Сражение настолько переместилось к казацким позициям, что уже даже лица можно было различить. Из окопа палили пушки, но казацкие ядра, побивая как своих, так и неприятеля, способствовали замешательству еще более.
Гусары врезались в составлявший гетманскую гвардию пашковский курень, где находился сам Хмельницкий. И тотчас отчаянный вопль потряс все казацкие ряды: огромный малиновый стяг качнулся и упал.
Но тут Кречовский повел в бой пять тысяч своих. Верхом на исполинской буланой лошади, он летел в первой шеренге без шапки, с занесенной саблею, заставляя поворачивать убегавших с поля битвы низовых, а те, увидев спешившие к ним подкрепления, хоть и беспорядочно, но снова пошли в атаку. Дело в середине линии закипело с новою силой.
На обоих флангах счастье тоже отвращалось от Хмельницкого. Татары, уже дважды отбитые валашскими хоругвями и казаками Потоцких, вовсе потеряли кураж. Под Тугай-беем убили двух лошадей. Победа решительно склонялась на сторону молодого Потоцкого.
Битве, однако, не суждено было продолжиться. Ливень, с некоторого времени и так уже изрядно припустивший, вскоре усилился до такой степени, что за стеною дождя ничего не было видно. Уже не струи, но потоки обрушивались на землю из разверзшихся хлябей небесных. Степь обратилась в озеро. Стемнело настолько, что на расстоянии нескольких шагов человек не мог разглядеть другого. Шум дождя заглушал команды. Отсыревшие мушкеты и самопалы умолкли. Само небо положило конец бойне.
Хмельницкий, промокший до нитки, в ярости прискакал в свой стан. Не сказав ни слова, он укрылся в шатерик из верблюжьих шкур, устроенный специально для него, и сидел там в полном одиночестве, думая невеселые думы.

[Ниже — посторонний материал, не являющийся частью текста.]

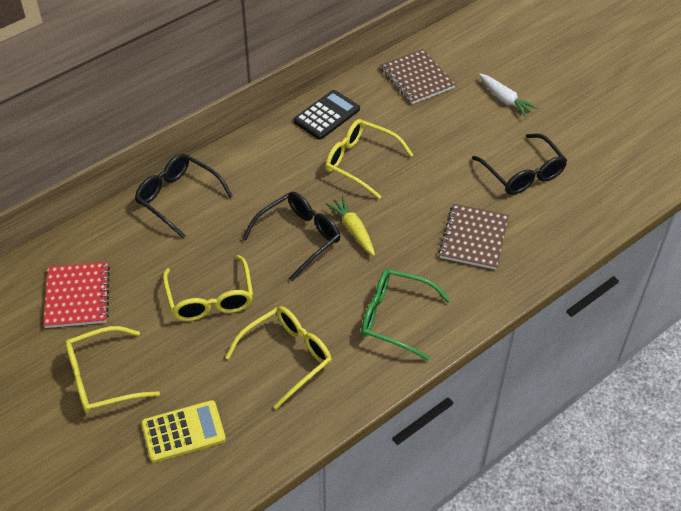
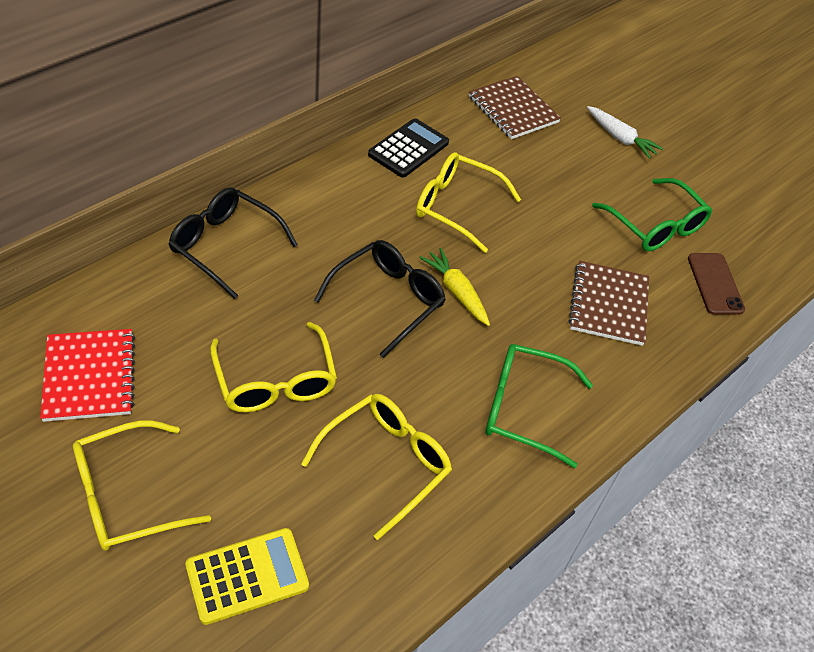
camera: 10 degrees left, 0 degrees up
black glasses [472,134,567,195] -> green glasses [592,178,712,251]
none -> brown phone [688,253,745,315]

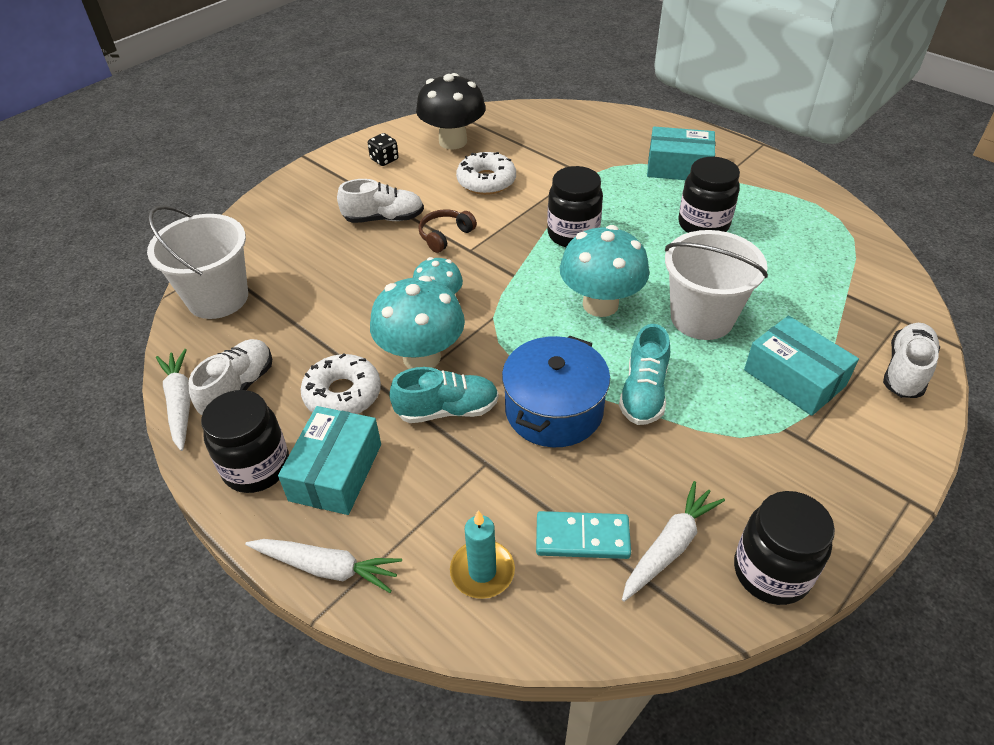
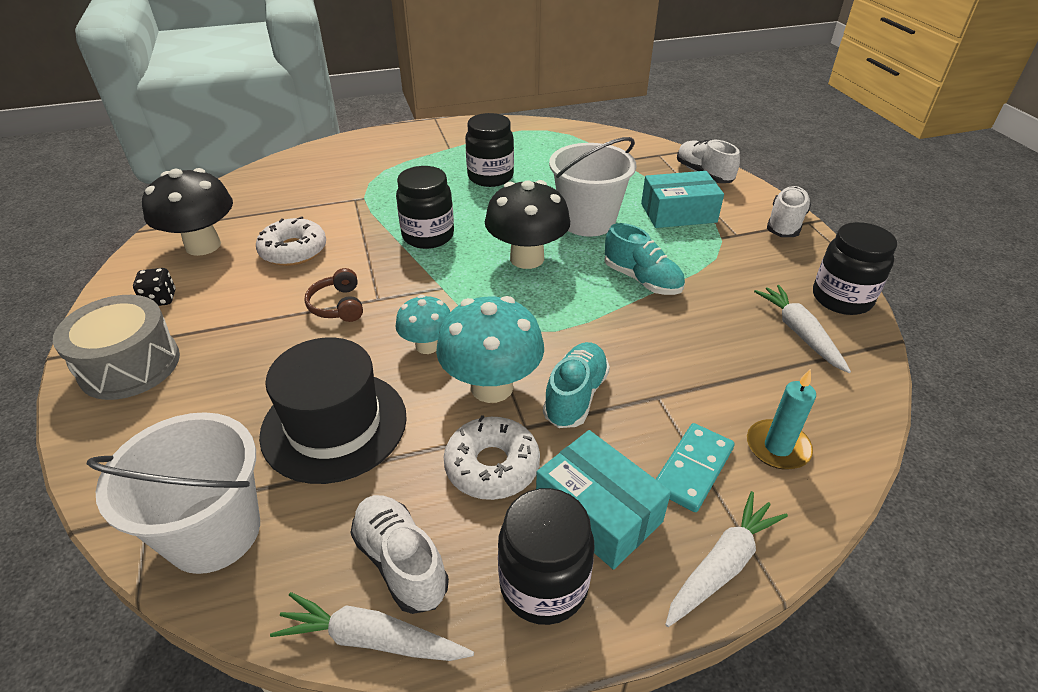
camera: 60 degrees left, 5 degrees down
white shoe [337,179,424,223] -> white shoe moved to [767,186,811,237]
blue pot [502,336,610,447] -> none
turquoise domino [536,511,631,559] -> turquoise domino moved to [656,423,735,512]
turquoise mushroom [560,225,649,317] -> black mushroom [485,180,570,269]
turquoise box [647,127,715,180] -> none
none -> grey drum [53,295,180,400]
none -> black hat [259,337,407,484]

Его охватило отчаяние. Теперь он понимал, на что дерзнул. Вот он и побит, и отброшен, можно даже сказать, почти разбит, притом столь незначительными силами, что их правильнее было почесть передовым отрядом. Он знал, сколь велика военная мощь Речи Посполитой, он учитывал это, когда решил развязать войну, и, однако, вот просчитался. Так, во всяком случае, казалось ему сейчас, поэтому хватался он за подбритую свою голову, и более всего хотелось ему размозжить ее о первую попавшуюся пушку. Что же будет, когда дойдет до дела с гетманами и всею Речью Посполитой?